From: Benny Halevy <bhalevy@panasas.com>
Subject: Re: [PATCH] nfsd41: Fix a crash when a callback is retried
Date: Mon, 28 Jun 2010 21:50:08 +0300
Message-ID: <4C28EEE0.70502@panasas.com>
References: <4C28DCE0.7050201@panasas.com>
Mime-Version: 1.0
Content-Type: text/plain; charset=UTF-8
Cc: "J. Bruce Fields" <bfields@citi.umich.edu>,
	"Labiaga, Ricardo" <Ricardo.Labiaga@netapp.com>,
	NFS list <linux-nfs@vger.kernel.org>
To: Boaz Harrosh <bharrosh@panasas.com>
In-Reply-To: <4C28DCE0.7050201@panasas.com>
Sender: linux-nfs-owner@vger.kernel.org

On Jun. 28, 2010, 20:33 +0300, Boaz Harrosh <bharrosh@panasas.com> wrote:
> 
> If a callback is retried at nfsd4_cb_recall_done() do to
> some error. The returned rpc reply would then crash here:
> 
>  @@ -514,6 +514,7 @@ decode_cb_sequence(struct xdr_stream *xdr, struct nfsd4_cb_sequence *res,
>  	u32 dummy;
>  	__be32 *p;
> 
>  +	BUG_ON(!res);
>  	if (res->cbs_minorversion == 0)

DATASET CONTENT:

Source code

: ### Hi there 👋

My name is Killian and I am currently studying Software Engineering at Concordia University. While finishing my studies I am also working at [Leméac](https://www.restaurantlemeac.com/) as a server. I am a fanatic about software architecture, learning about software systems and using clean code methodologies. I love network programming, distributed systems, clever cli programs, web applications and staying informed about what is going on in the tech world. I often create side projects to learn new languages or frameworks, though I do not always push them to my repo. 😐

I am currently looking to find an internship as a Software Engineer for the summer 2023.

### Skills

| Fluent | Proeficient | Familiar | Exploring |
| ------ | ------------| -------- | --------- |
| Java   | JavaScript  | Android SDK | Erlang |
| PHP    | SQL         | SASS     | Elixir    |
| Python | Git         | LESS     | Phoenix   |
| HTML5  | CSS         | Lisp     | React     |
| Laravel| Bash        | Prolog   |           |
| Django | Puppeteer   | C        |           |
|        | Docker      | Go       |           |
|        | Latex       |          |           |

WORK INSTRUCTIONS:
1 – According to the email, at which function can a callback be retried?
2 – Reproduce the part of the email from "On Jun. 28, 2010, 20:33" up to and including "(res->cbs_minorversion == 0)".

RESULTS FOR THE EXERCISE:
1 – nfsd4_cb_recall_done()

2 –
On Jun. 28, 2010, 20:33 +0300, Boaz Harrosh <bharrosh@panasas.com> wrote:
> 
> If a callback is retried at nfsd4_cb_recall_done() do to
> some error. The returned rpc reply would then crash here:
> 
>  @@ -514,6 +514,7 @@ decode_cb_sequence(struct xdr_stream *xdr, struct nfsd4_cb_sequence *res,
>  	u32 dummy;
>  	__be32 *p;
> 
>  +	BUG_ON(!res);
>  	if (res->cbs_minorversion == 0)